El primer impulso para hacer realidad su película fueron los setecientos millones de pesos que recibió del Fondo Nacional Cinematografía y una beca de la Fundación Carolina. Estuvo en Madrid y Argentina y por donde pasaba su proyecto despertaba expectativas. Cuando pudo conseguir el presupuesto empezó a filmar. La casa que él soñaba, la de los campesinos mudos, la habían derribado. Así que bajo el árbol que él mismo escogió, se construyó la vivienda que requería la historia. Obsesivo, Acevedo quería que los actores que iban a participar en su opera prima se parecieran a los de su visión. Durante meses probó con actores profesionales hasta que encontró en el Teatro de los Cristales al hombre de sesenta años que buscaba: era nada más y nada menos que el aseador de aquel recinto donde le dieron permiso de realizar los casting. Carlos Medina nunca había actuado pero tenía la memoria, la voz y esa capacidad hierática de expresar emociones sin gesticular.
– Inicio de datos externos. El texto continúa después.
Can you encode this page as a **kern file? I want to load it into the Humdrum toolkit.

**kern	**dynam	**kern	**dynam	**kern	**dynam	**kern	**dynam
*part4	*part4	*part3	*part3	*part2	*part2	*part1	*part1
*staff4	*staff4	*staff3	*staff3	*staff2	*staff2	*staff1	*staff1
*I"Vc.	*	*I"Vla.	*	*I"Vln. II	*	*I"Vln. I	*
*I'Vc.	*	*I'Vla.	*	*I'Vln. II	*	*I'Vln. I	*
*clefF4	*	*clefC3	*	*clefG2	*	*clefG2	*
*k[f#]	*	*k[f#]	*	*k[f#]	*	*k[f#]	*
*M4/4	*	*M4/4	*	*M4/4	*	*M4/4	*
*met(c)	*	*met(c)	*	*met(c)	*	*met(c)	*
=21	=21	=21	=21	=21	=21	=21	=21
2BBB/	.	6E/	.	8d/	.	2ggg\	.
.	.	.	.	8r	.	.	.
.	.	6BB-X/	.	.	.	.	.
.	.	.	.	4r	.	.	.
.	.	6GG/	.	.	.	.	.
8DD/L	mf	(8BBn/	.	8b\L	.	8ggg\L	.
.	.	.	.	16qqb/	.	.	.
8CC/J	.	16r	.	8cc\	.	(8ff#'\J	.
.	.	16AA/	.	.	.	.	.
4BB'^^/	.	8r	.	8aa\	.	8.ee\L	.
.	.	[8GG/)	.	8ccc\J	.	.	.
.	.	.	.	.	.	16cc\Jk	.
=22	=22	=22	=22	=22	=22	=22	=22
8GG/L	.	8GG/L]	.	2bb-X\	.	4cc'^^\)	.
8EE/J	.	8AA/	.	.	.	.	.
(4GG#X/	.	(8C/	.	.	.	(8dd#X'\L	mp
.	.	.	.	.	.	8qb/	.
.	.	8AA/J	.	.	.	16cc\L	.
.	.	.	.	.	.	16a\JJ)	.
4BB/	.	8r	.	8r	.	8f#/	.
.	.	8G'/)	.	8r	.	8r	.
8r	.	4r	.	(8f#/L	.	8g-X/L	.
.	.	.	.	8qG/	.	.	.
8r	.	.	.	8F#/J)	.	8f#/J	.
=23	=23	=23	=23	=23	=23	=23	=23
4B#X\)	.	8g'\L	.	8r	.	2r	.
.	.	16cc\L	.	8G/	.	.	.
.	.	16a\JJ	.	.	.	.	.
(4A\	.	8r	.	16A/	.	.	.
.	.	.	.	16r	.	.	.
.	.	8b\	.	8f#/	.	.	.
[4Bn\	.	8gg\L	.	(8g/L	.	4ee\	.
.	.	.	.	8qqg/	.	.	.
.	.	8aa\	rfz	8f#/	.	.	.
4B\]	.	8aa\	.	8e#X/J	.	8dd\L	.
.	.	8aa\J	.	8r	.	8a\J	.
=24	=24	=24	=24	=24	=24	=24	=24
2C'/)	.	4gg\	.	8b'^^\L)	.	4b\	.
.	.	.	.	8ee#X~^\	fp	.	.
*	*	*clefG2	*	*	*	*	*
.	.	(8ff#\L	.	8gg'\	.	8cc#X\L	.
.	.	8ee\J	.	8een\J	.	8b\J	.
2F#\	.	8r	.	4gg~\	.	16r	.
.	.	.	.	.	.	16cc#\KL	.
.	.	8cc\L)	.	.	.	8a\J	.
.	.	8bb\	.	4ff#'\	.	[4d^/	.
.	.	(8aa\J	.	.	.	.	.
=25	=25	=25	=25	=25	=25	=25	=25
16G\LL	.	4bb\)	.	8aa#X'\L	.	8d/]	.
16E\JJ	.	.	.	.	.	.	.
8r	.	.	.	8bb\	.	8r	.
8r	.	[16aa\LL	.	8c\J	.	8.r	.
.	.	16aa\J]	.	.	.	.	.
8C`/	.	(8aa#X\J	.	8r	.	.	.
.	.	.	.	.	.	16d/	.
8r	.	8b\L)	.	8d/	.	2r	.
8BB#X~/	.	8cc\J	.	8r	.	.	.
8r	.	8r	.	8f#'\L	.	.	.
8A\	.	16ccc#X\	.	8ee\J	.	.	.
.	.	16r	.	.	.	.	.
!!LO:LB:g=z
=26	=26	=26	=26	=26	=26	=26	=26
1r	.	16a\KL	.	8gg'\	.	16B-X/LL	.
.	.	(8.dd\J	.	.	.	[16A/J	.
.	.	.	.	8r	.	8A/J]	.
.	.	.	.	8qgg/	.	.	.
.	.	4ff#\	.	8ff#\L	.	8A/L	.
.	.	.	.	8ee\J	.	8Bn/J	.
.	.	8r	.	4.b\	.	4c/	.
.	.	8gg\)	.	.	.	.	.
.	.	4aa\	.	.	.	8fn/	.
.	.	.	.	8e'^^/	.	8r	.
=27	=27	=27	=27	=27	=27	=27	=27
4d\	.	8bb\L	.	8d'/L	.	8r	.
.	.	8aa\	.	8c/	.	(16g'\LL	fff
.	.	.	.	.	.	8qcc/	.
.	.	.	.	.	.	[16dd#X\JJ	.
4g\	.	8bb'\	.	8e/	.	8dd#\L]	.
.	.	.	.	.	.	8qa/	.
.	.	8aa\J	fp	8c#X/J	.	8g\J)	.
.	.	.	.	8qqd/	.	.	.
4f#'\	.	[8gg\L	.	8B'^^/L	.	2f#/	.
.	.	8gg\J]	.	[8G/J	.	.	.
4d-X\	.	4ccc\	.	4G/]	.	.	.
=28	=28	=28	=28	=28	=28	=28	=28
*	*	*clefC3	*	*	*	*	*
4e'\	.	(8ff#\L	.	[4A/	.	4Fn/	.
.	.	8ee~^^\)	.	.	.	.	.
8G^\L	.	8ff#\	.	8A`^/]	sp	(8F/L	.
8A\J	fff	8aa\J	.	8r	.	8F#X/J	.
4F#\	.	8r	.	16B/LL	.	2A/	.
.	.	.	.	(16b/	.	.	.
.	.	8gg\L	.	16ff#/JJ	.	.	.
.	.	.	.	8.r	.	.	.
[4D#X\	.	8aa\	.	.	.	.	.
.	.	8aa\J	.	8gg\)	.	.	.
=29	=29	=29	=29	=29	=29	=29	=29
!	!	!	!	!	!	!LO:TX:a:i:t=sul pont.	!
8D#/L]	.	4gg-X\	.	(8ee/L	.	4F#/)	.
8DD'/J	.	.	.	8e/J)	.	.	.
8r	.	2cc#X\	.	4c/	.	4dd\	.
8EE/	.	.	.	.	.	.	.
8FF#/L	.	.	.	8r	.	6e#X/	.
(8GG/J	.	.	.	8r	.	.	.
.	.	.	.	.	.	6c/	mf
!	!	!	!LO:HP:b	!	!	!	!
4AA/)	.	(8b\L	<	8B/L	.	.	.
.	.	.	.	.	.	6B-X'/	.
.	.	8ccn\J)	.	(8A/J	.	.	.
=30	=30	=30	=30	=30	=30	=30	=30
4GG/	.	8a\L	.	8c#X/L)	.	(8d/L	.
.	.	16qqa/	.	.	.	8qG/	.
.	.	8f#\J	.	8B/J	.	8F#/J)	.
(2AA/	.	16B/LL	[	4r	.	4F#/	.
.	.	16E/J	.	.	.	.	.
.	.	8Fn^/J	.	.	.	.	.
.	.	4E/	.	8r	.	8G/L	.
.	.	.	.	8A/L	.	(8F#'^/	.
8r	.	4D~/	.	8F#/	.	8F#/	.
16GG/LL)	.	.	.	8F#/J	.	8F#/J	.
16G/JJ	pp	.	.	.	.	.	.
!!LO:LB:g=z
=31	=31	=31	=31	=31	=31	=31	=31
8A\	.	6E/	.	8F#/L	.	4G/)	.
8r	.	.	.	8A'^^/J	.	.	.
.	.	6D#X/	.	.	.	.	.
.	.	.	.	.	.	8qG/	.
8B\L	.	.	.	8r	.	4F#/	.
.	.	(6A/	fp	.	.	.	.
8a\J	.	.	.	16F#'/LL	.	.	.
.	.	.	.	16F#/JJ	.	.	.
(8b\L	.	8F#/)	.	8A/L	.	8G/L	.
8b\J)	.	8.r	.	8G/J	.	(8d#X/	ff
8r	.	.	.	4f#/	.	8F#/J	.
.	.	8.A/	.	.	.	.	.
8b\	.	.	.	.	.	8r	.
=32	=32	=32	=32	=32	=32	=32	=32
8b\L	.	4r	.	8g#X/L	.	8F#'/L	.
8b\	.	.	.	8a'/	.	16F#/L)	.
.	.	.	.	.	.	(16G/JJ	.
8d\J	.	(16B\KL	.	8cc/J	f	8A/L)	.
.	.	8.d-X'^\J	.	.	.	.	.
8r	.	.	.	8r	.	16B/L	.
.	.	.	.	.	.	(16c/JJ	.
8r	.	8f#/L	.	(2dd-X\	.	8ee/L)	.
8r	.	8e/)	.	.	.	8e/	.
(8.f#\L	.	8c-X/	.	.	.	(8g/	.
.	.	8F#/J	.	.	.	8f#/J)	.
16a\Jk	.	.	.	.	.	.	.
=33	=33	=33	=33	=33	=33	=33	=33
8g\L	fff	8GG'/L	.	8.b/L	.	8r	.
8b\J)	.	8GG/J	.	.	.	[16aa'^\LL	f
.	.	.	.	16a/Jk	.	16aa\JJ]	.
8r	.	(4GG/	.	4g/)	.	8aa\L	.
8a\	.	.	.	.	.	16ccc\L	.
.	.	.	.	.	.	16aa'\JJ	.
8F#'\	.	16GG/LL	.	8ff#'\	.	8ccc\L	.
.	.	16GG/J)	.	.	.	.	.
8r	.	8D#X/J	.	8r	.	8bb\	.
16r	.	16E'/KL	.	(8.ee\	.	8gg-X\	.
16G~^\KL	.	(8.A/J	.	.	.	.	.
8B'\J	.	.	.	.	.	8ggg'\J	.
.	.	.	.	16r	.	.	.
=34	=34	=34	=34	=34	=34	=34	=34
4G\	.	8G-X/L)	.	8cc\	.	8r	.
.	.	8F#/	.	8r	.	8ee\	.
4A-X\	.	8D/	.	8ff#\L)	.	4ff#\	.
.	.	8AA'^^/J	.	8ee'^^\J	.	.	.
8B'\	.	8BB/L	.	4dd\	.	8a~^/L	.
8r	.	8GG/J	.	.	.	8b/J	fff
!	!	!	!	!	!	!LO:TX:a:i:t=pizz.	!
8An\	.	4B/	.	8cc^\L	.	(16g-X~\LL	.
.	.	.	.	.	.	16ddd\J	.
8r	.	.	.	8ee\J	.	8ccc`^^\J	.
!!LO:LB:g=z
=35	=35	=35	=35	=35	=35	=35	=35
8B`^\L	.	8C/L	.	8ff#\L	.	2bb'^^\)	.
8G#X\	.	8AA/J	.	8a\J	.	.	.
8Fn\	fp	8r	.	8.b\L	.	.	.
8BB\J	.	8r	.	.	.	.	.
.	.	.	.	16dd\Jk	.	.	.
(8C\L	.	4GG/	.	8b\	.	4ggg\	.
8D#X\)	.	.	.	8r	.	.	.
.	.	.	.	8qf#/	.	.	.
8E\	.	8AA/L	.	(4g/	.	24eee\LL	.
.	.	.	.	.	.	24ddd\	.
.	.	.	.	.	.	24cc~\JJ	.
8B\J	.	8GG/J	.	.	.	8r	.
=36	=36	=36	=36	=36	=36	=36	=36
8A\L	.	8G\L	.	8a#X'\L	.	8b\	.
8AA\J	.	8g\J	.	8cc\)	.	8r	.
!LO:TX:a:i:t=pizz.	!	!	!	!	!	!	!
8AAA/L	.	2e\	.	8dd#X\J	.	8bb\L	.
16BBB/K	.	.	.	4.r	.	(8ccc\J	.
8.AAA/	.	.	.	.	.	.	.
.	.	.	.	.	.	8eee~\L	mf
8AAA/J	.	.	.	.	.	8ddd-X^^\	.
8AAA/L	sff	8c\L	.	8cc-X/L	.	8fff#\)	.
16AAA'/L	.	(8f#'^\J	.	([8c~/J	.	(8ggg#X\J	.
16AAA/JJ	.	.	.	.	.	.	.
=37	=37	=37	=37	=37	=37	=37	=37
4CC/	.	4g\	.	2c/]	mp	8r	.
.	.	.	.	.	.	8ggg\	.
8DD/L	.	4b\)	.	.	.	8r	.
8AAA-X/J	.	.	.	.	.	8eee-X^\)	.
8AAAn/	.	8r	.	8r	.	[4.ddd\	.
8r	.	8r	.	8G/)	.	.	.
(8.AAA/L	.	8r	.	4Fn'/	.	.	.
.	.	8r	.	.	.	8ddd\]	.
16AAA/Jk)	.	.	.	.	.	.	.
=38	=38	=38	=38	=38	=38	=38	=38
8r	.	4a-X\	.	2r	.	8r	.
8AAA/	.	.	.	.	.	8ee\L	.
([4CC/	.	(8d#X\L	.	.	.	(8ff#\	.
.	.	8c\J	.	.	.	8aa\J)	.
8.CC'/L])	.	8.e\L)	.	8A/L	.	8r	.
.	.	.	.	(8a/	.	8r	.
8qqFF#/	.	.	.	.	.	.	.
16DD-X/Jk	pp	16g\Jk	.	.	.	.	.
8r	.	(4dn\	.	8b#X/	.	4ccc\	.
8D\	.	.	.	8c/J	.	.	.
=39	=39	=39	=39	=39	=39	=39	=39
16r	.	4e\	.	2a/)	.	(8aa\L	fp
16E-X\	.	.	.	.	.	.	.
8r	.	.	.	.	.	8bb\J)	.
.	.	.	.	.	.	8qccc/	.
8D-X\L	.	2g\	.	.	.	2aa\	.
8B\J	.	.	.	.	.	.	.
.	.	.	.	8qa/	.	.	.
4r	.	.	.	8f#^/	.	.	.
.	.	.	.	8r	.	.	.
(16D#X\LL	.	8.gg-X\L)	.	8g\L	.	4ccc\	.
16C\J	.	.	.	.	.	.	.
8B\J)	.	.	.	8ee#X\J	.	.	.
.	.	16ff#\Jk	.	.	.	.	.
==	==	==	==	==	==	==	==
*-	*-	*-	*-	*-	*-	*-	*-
En cuatro semanas se rodó la película. Se fueron a México a hacer la post-producción. El color se lo aplicaron en Ámsterdam. Tenían una copia pero había que mejorar el sonido. Un productor francés, enamorado del proyecto, lo convenció de que enviaran la película a Cannes a esperar ser seleccionado para competir por la Cámara de Oro, el premio que el festival le entrega a la mejor primera película de un director joven.
Estaba en Chile perfeccionando el sonido cuando le llegó la noticia: La tierra y la sombra había quedado entre las siete películas que ese año competirían por la Cámara de Oro. De sólo pensar que su obra había quedado seleccionada entre 1.200 filmes que llegaron de todo el mundo se llenó de emoción. Pero no lloró.
Vendría a llorar tres meses después en ese pasillo rojo en donde vio a Peter Suschitzky, el director de fotografía de David Cronemberg y miembro del jurado, salir de la sala sumido en llanto después de ver La tierra y la sombra. Sin poder soportarlo, César Augusto, el tímido, saldría a la calle a escurrir más lágrimas mientras millonarios lo veían desde sus Lamborghinis y Ferraris sin comprender su mundo, su pasado y su presente.
Después vendría algo parecido a la gloria, cuando el fiel productor francés le avisó, en pleno desayuno, que se habían ganado La Cámara de Oro. Entonces César Augusto Acevedo se quedó viendo su café con leche y las medialunas, con la mirada quieta, viendo, desde adentro, los fantasmas que había tenido que exorcizar para convertirse, a sus 28 años, en una de las promesas del cine mundial.